Justiça mantém justa causa de trabalhadora por apresentar atestado médico adulterado

Justiça mantém justa causa de trabalhadora por apresentar atestado médico adulterado

A Segunda Turma do Tribunal Regional do Trabalho da 24ª Região manteve, por unanimidade, a decisão que confirmou a dispensa por justa causa de uma trabalhadora que apresentou atestado médico adulterado.

A trabalhadora alegou que foi indevidamente dispensada por justa causa pela empresa em razão da apresentação de documento médico falso. Afirmou que jamais teria manipulado atestados e que o desligamento ocorreu em um contexto de perseguição após a comunicação de sua gravidez.

Em sua defesa, a empresa alegou a plena validade da justa causa aplicada, afirmando que a autora apresentou documento médico adulterado referente ao dia 13 de agosto de 2024, conduta que configuraria ato de improbidade, nos termos do artigo 482, alínea “a”, da CLT. A empresa disse ainda que houve confirmação formal do profissional de saúde de que o documento não foi emitido naquela data, afastando qualquer dúvida quanto à conduta.

Nos autos, consta declaração emitida pelo profissional de saúde informando expressamente não ter confeccionado documento em nome da reclamante na data mencionada, elemento probatório considerado relevante e dotado de presunção de veracidade até prova em contrário.

De acordo com a decisão de primeiro grau, proferida pelo juiz Andre Yudi Hashimoto Hirata, o ato de apresentar atestado falsificado se enquadra na hipótese prevista no artigo 482, alínea “a”, da CLT, por se tratar de improbidade, caracterizando violação à boa-fé objetiva e à confiança que deve reger a relação de emprego.

Em depoimento, a trabalhadora afirmou não se recordar do documento datado de 13 de agosto, limitando-se a declarar que apresentou o atestado “do jeito que pegou” no posto de saúde, sem esclarecer de forma clara a origem, autoria e conteúdo do documento cuja falsidade foi apontada pela empresa.
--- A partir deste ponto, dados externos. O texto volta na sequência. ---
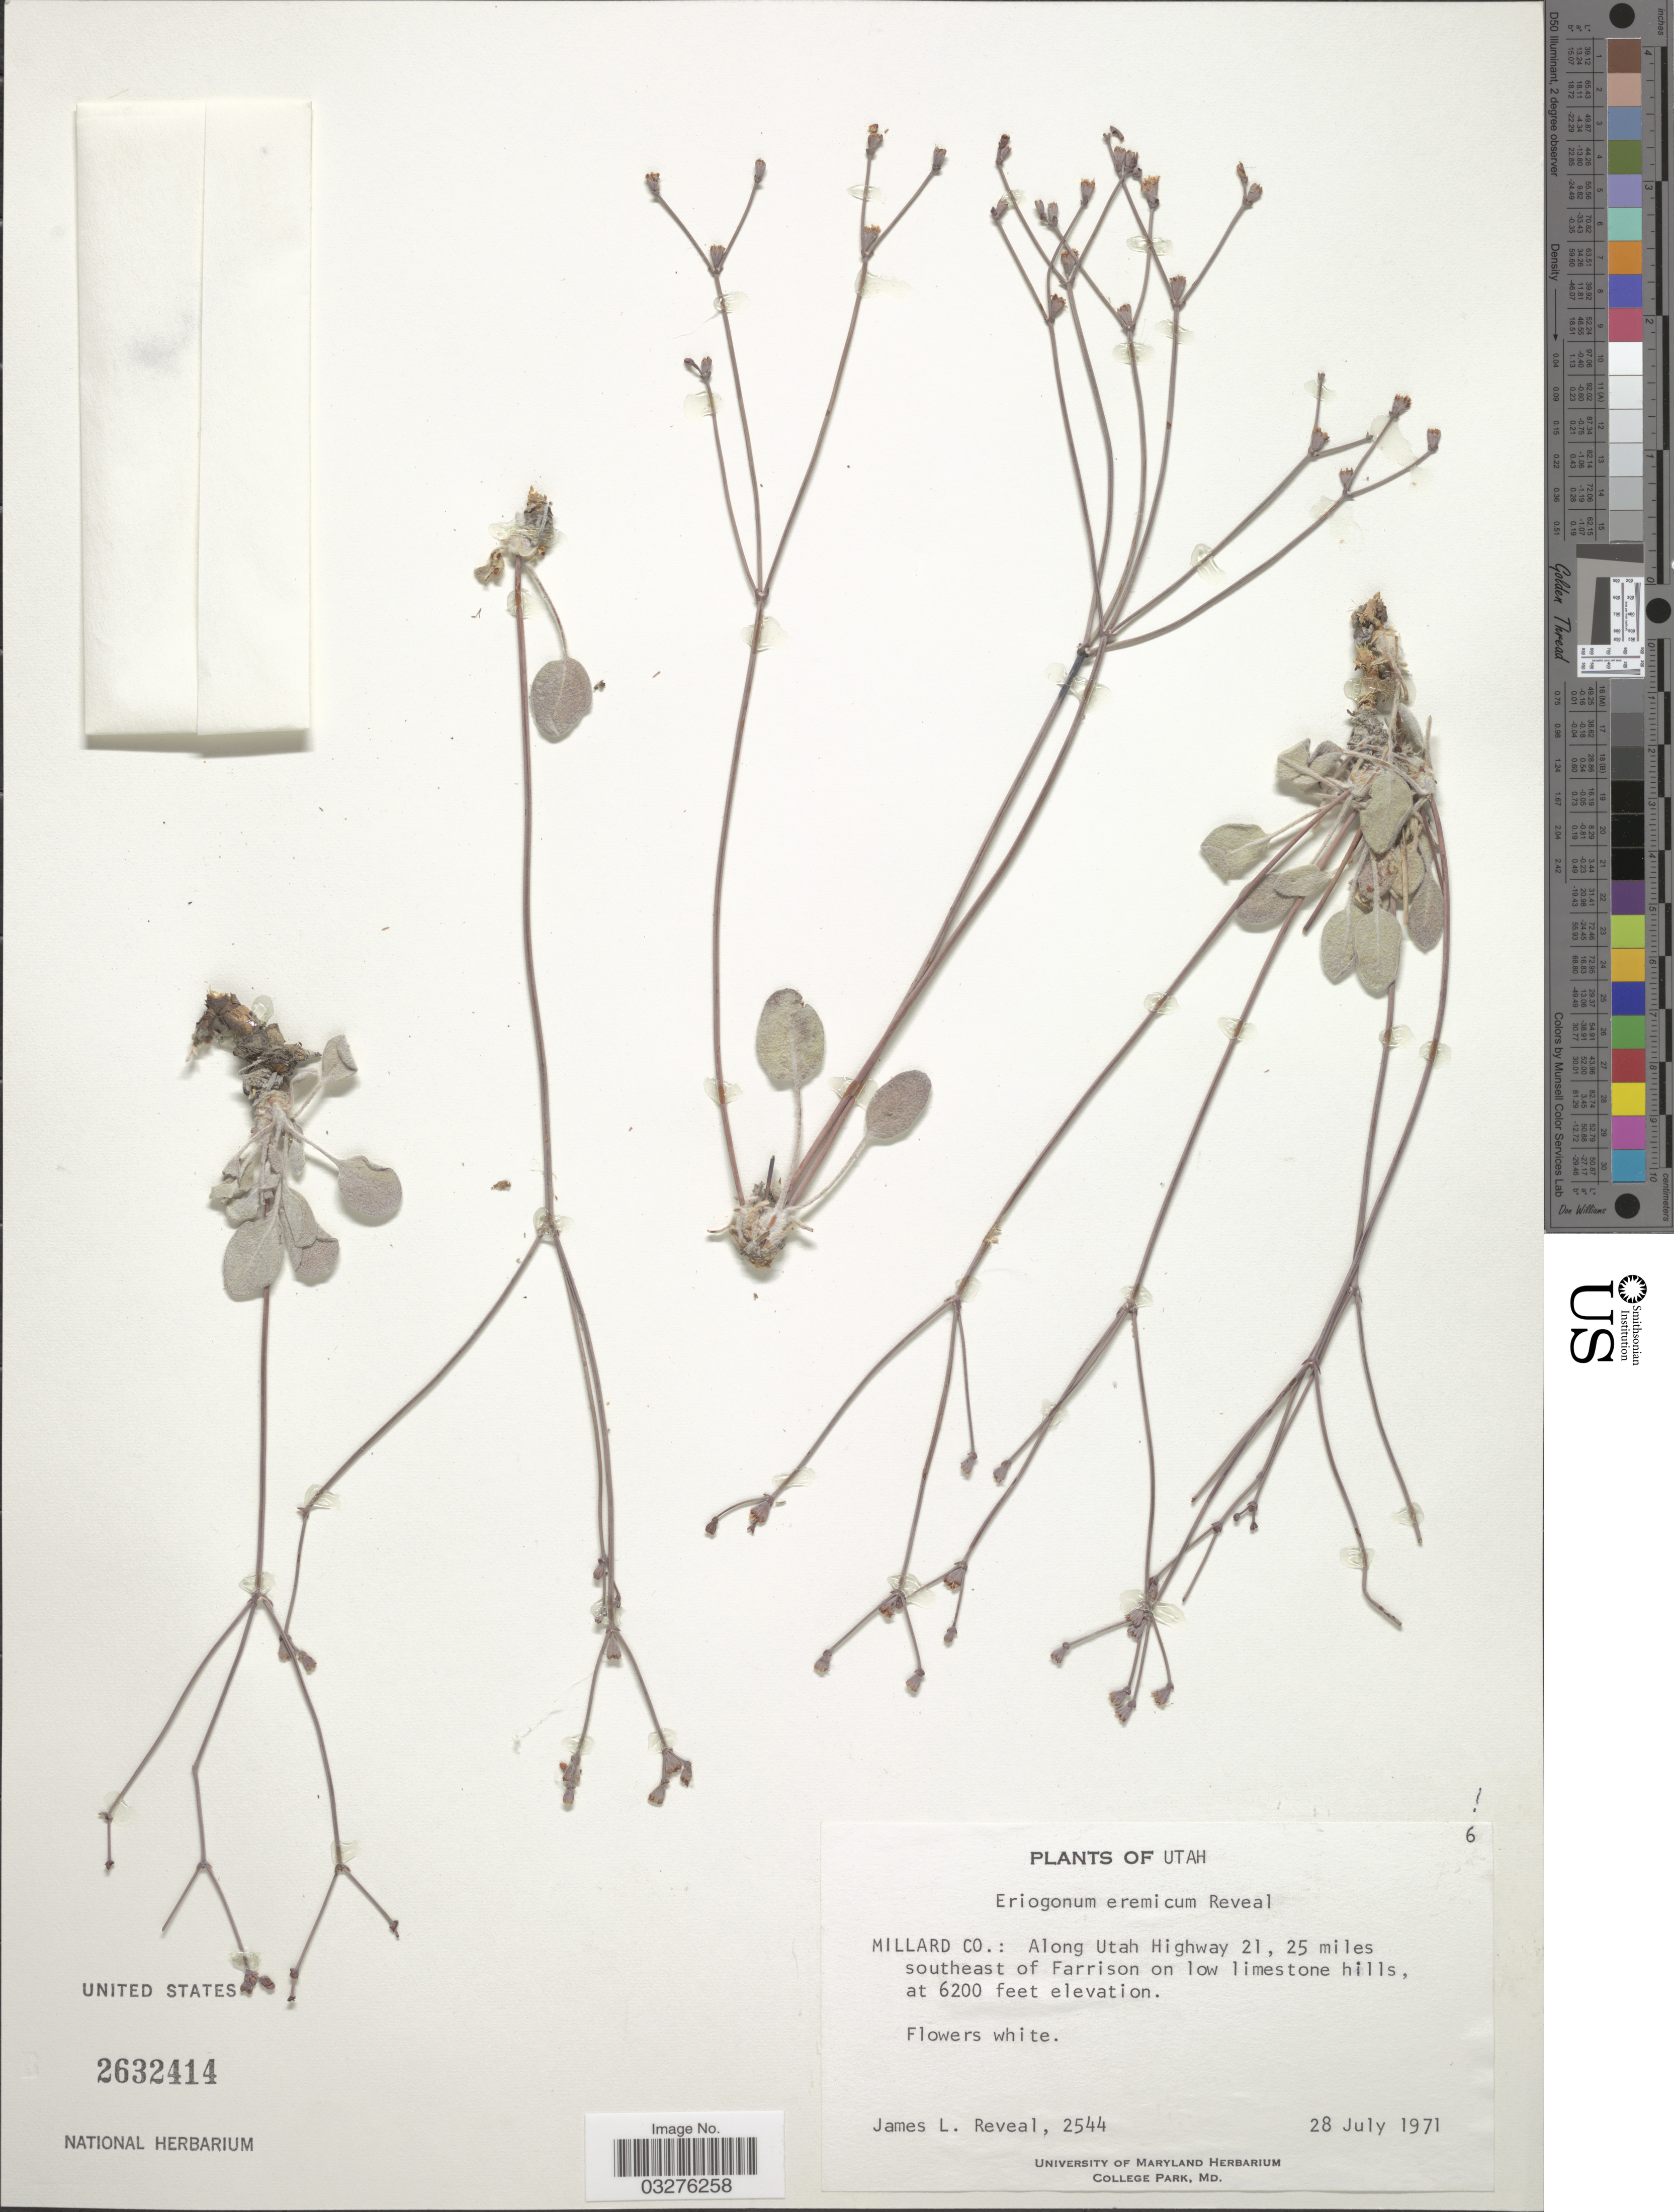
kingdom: Plantae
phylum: Tracheophyta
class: Magnoliopsida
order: Caryophyllales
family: Polygonaceae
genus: Eriogonum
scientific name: Eriogonum eremicum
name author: Reveal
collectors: J. L. Reveal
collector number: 2544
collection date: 1971-07-28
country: United States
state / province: Utah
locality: Millard Co.: Along Utah Highway 21, 25 miles southeast of Farrison on low limestone hills.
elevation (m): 1890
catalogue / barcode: US 2632414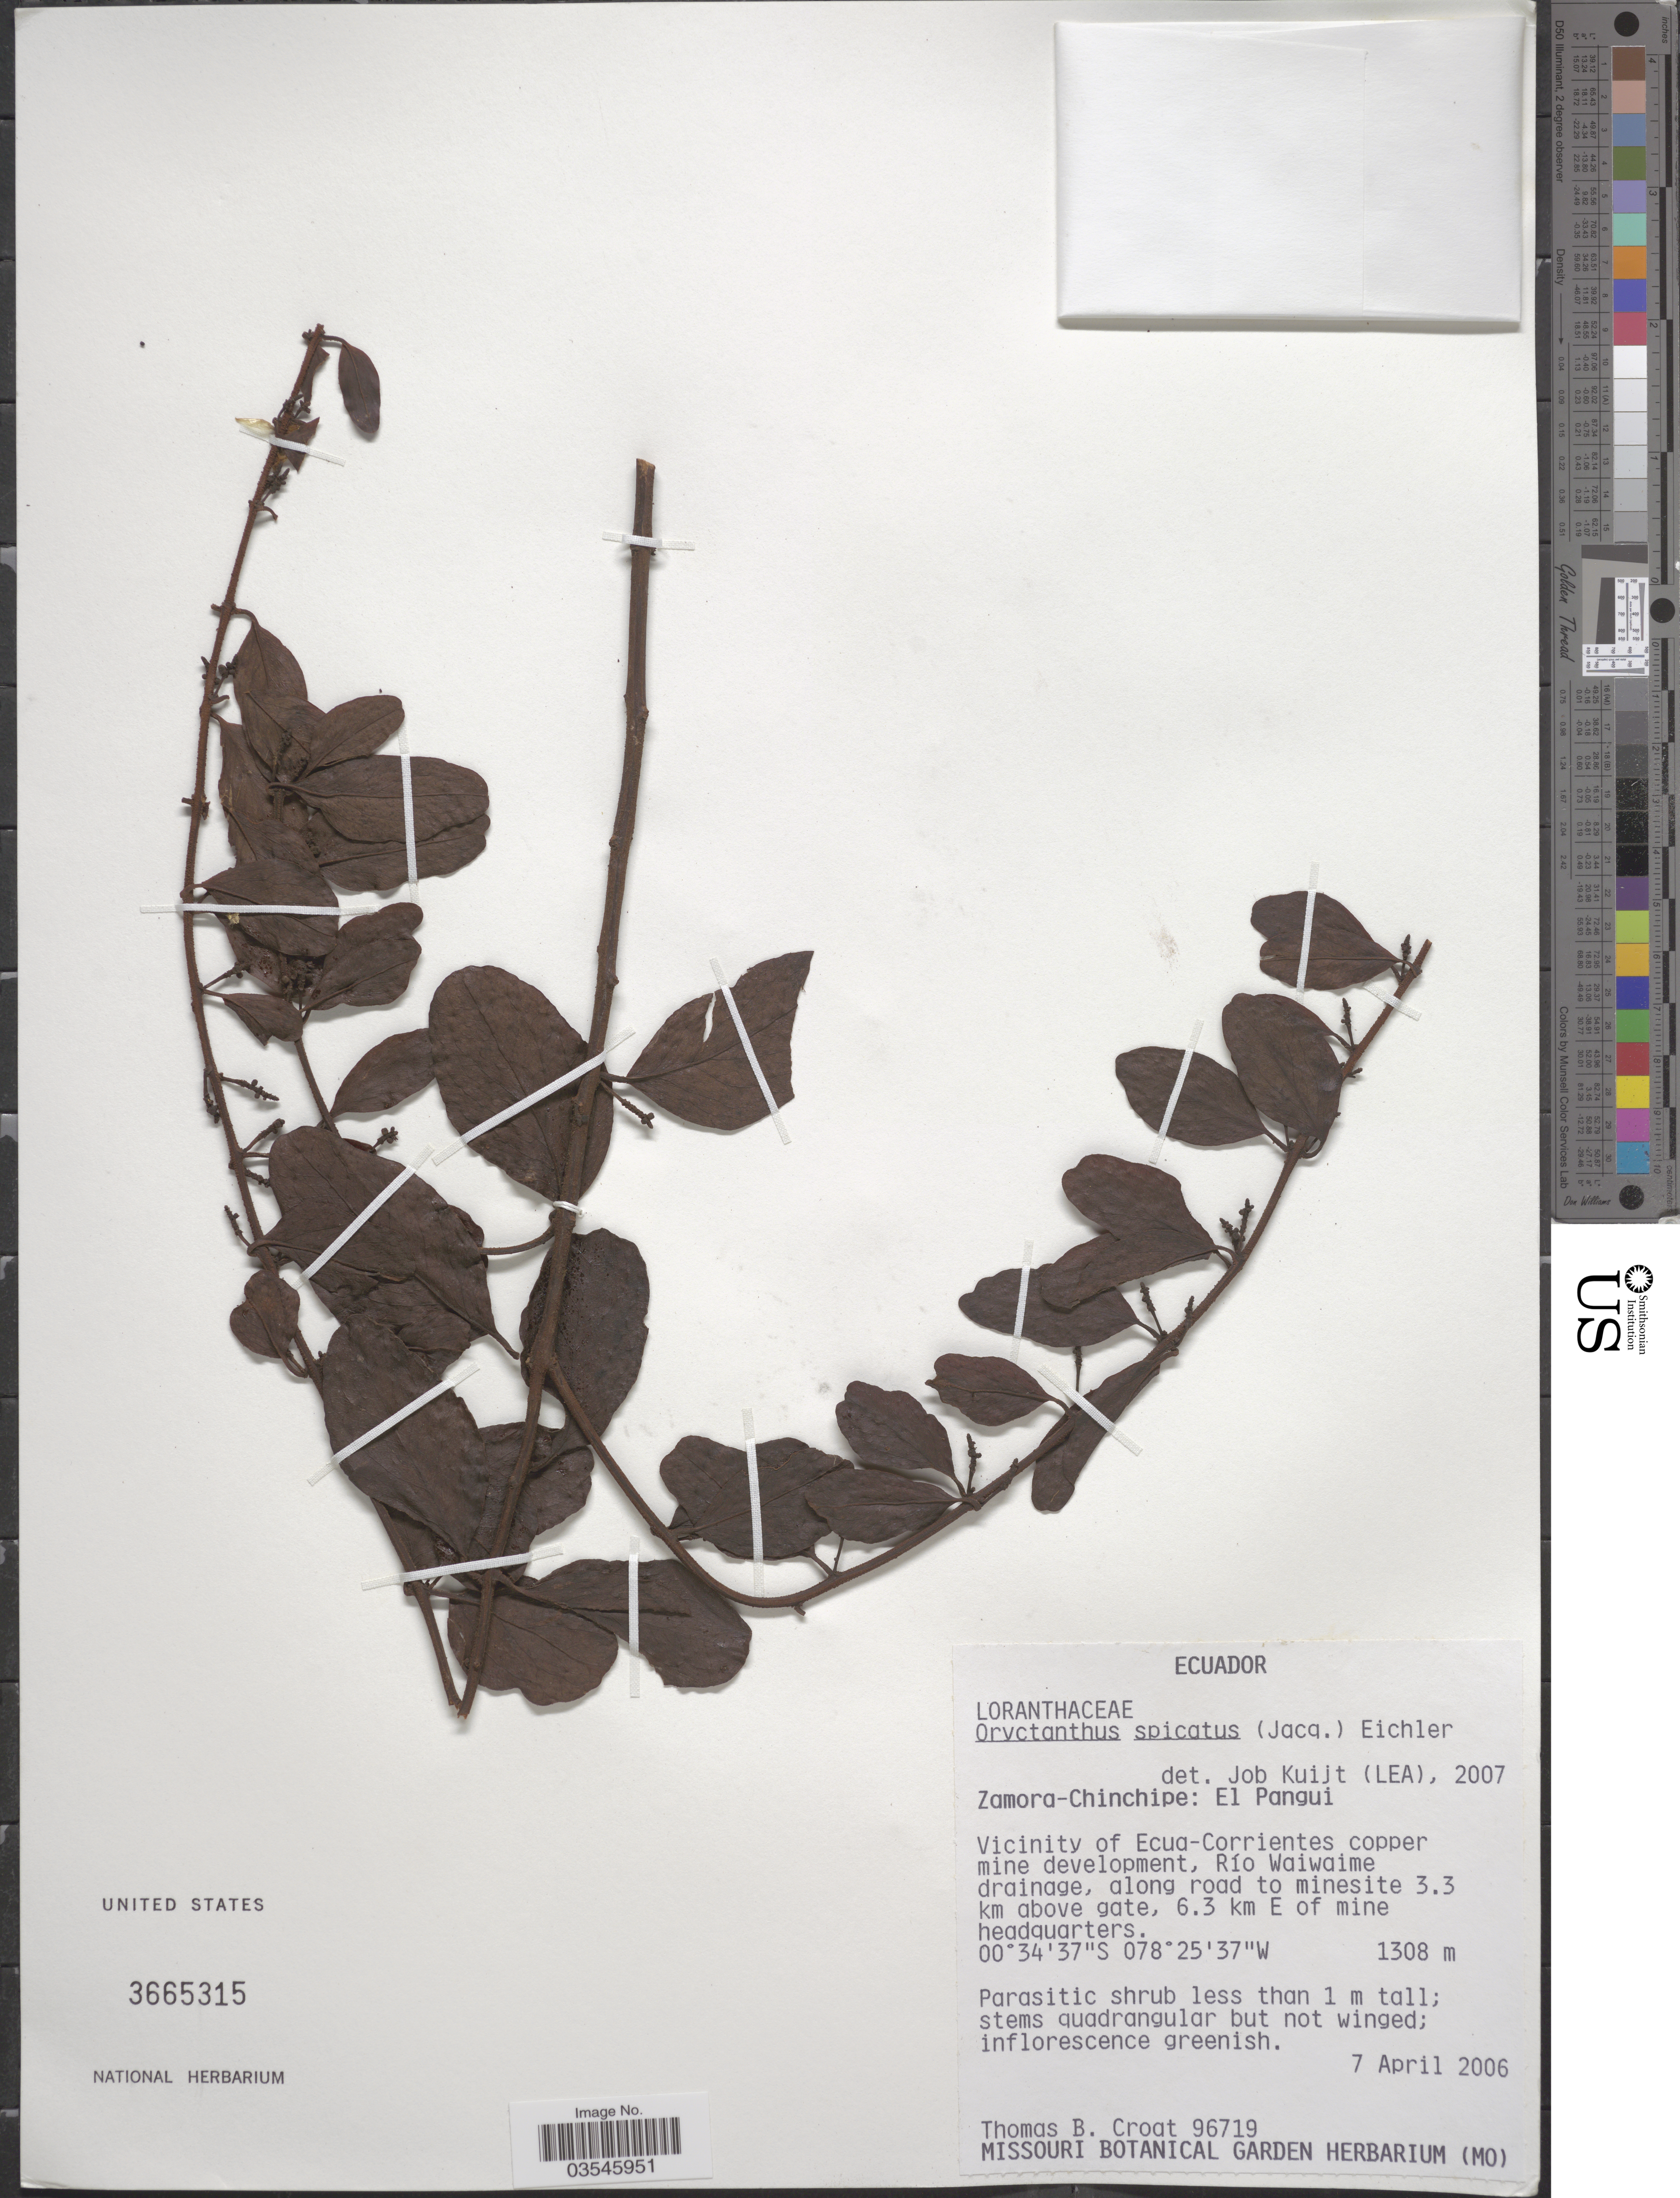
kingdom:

Segundo o magistrado, a ausência de explicação plausível e coerente sobre a origem do documento fragiliza a versão apresentada pela autora, especialmente diante da confirmação técnica prestada pelo suposto emissor.

Para o relator do processo, desembargador João de Deus Gomes de Souza, a confirmação formal do órgão de saúde negando a emissão do atestado prevalece sobre a tese defensiva apresentada em sede recursal. Destacou ainda que a ausência de justificativa plausível da empregada acerca da origem do documento falso rompe a fidúcia necessária à manutenção do vínculo empregatício, independentemente da função exercida pela trabalhadora, “o que não autoriza a prática de atos ilícitos”.